### WORK ORDER
Any images in the material are to be dropped while every line is retyped exactly.

### TASK INPUT
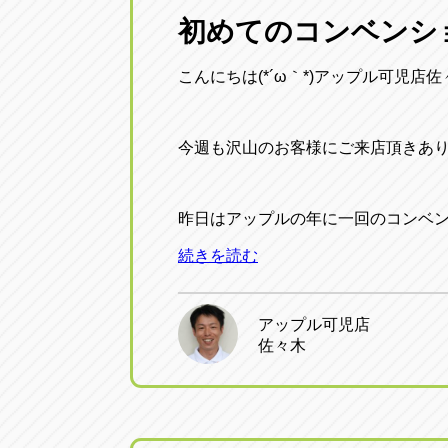
三重
初めてのコンベンシ
トラック市四日市店
三重県四日市市午起3丁目1番3号
こんにちは(*´ω｀*)アップル可児店
今週も沢山のお客様にご来店頂きありがと
昨日はアップルの年に一回のコンベ
続きを読む
アップル可児店
佐々木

### EXERCISE RESULT
三重
初めてのコンベンシ
トラック市四日市店
三重県四日市市午起3丁目1番3号
こんにちは(*´ω｀*)アップル可児店
今週も沢山のお客様にご来店頂きありがと
昨日はアップルの年に一回のコンベ
続きを読む
アップル可児店
佐々木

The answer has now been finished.